Die TAGESZEITUNG, Hofer naturgemäß nicht gewogen, stellte sich die Frage: "Wir arg könnt’s werden?"…
Und gab die Antwort in einem lexikalischen "A bis Ö" – von 'Akademikerball' bis 'Öxit'.
Darin kam auch das Stichwort 'Schülerverbindung' vor.
"Hofer nennt es 'Schülerverbindung'. Wir nennen es Burschenschaft. Hofer ist Ehrenmitglied bei Marko Germania, wo man sich für das 'deutsche Volkstum' einsetzt. Man sieht 'das deutsche Vaterland unabhängig von bestehenden staatlichen Grenzen' – im Grunde [so die TAZ] sind das also reiche Reichsbürger."
Wer es gesinnungsmäßig mit der TAZ hält und jetzt denkt, 'Warum nennen die den Hofer nicht gleich Nazi?', sei auf das entsprechende Stichwort verwiesen – eben 'Nazi'.
"So darf man Norbert Hofer nicht nennen, hat das Oberlandesgericht Innsbruck geurteilt. Falls Sie nun nach Worten ringen, schlagen wir vor: Völkischer Nationalist, Rechtspopulist, Deutschnationaler, Rechtskonservativer, Rechtsnationaler, Kornblumenträger."
Wortreich aus Abscheu: die TAZ.

Italien in düsterem Licht

Während die Österreicher sich zwischen Hofer und van der Bellen entscheiden, entscheiden sich die Italiener für oder gegen eine Verfassungsreform. Sie soll die Blockade-Neigung des Zweikammer-Systems durch Stärkung der Regierung und Schwächung des Senats vermindern.
Tatsächlich geht's auch um die Zukunft von Ministerpräsident Matteo Renzi, vor Jahresfrist Italiens personifizierter Hoffnungsschimmer.
Allein, ganz gleich wie das Referendum ausgeht, die FRANKFURTER ALLGEMEINE ZEITUNG legte sich bereits fest: "Das große Durcheinander bleibt."
Ursula Scheer tauchte Italien in ein düsteres Licht und bemühte auch das berühmteste Zitat der neueren italienischen Literaturgeschichte.
"Das Bonmot aus Tomasi di Lampedusas […] Roman 'Der Gattopardo’, dass alles sich ändern müsse, damit alles bleibt, wie es ist, wirkt […] wie ein frommer europäischer Wunsch. Italien ist längst darüber hinaus. Es muss sich jede Menge ändern, damit sich etwas ändert. Die Frage ist nur: Was?"
Und genau das – also: Was?... nämlich: sich ändern müsse –, das war ohnehin die Feuilleton-Frage der Woche, am häufigsten im Blick auf die Konjunktur des Populismus.
Unfähig zu einer richtigen Antwort, traute sich die SÜDDEUTSCHE ZEITUNG immerhin zu, falsche Antworten zu markieren, und titelte:
"Wie man Rechtspopulisten nicht bekämpft."
Thomas Kirchner betonte, vor allem liberale Deutsche hätten auf AfD und Pegida zunächst genauso überheblich reagiert wie einst viele Niederländer auf den Rechtspopulisten Geert Wilders.
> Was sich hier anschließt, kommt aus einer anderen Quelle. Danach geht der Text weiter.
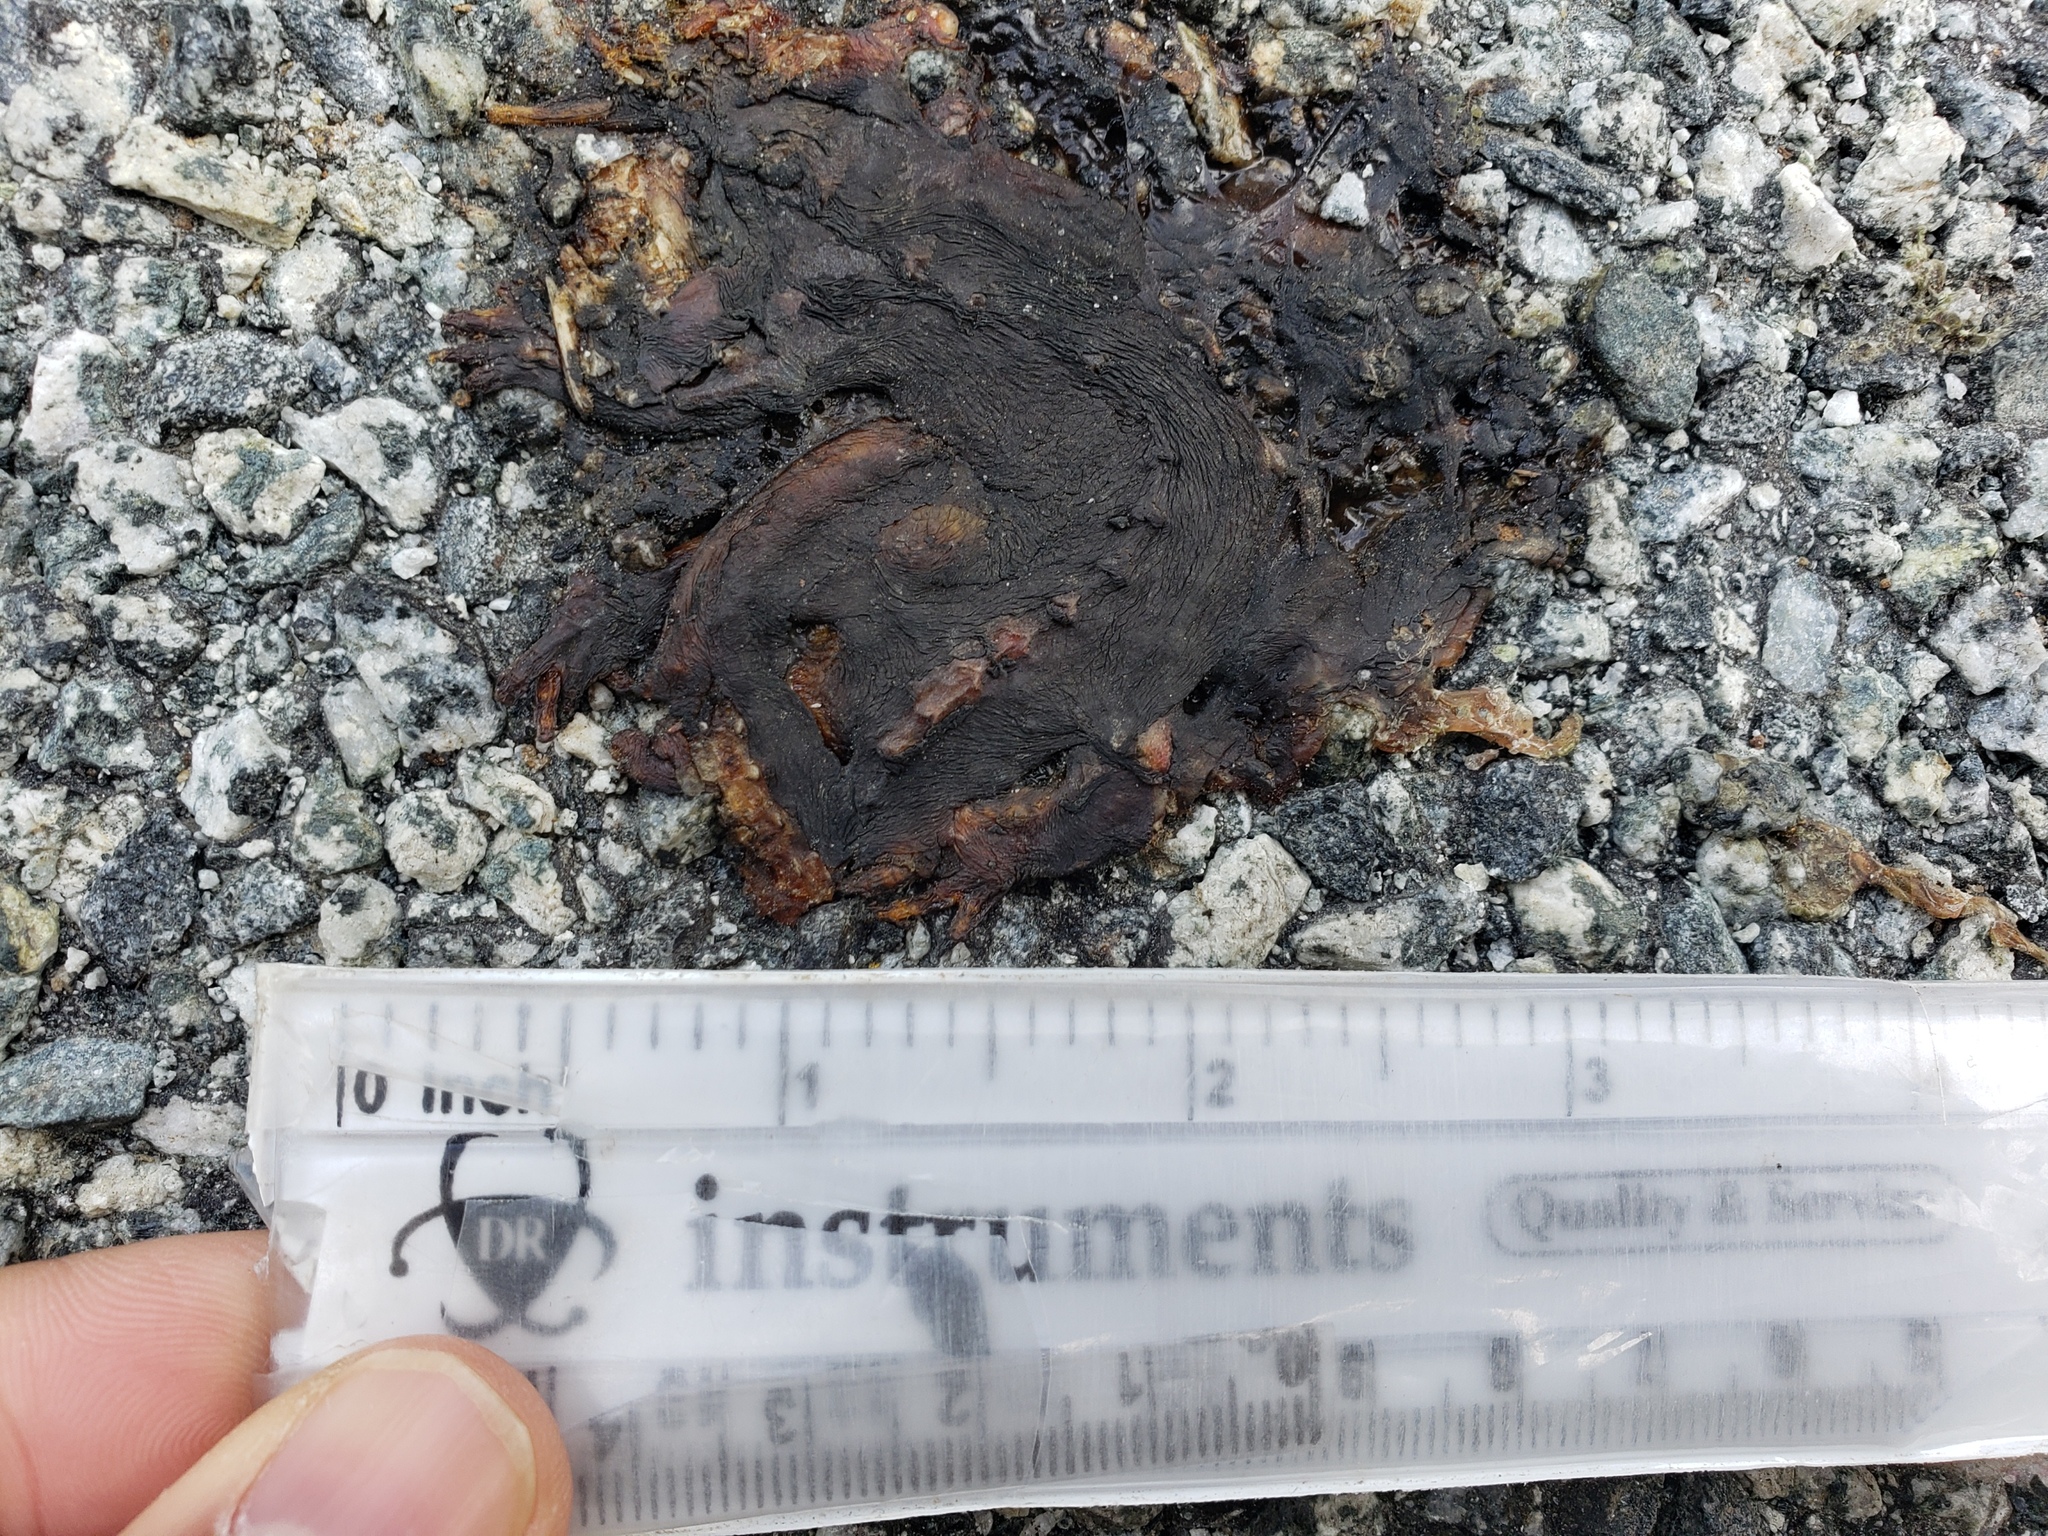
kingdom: Animalia
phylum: Chordata
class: Amphibia
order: Caudata
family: Salamandridae
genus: Taricha
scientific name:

"Eine fast exzessive Beschäftigung mit der AfD"

Mittlerweile geht laut Kirchner die Entwicklung in beiden Ländern auseinander – führt aber hier wie dort in eine Zwickmühle:
"Während […] in Deutschland die Versäumnisse überkompensiert werden durch eine fast exzessive Beschäftigung mit der AfD, die der Partei zusätzlichen Aufschwung verschafft, zeichnet sich in den Niederlanden eine gegenläufige, ebenfalls problematische Entwicklung ab: die Normalisierung der [Wilders-Partei] PVV. Selbst kritische Geister neigen heute dazu, sie als Partei wie alle anderen anzusehen."
Nun, es sieht so aus, als würden weder Konservative noch Liberale noch Linke dem Aufstieg der Populisten Einhalt gebieten können.
Sie sind vielmehr untereinander zerstritten und in der Defensive, wie sich an zwei Artikeln in der Wochenzeitung DIE ZEIT ablesen ließ.
Unter dem Titel "Die liberale Gesellschaft und die irre Suche nach ihren Feinden" griff der ZEIT-Autor Ijoma Mangold den FAZ-Kollegen Patrick Bahners an, weil dieser seinerseits den US-amerikanischen Ideenhistoriker Mark Lilla angegriffen hatte.
Lilla hatte behauptet, Trumps Erfolg habe damit zu tun, dass sich die Liberalen zu sehr dem Multikulturalismus und der Sorge um jede ethnische und sexuelle Identität verschrieben hätten…
Also, kurzgesagt, nur um Minderheiten bekümmert seien.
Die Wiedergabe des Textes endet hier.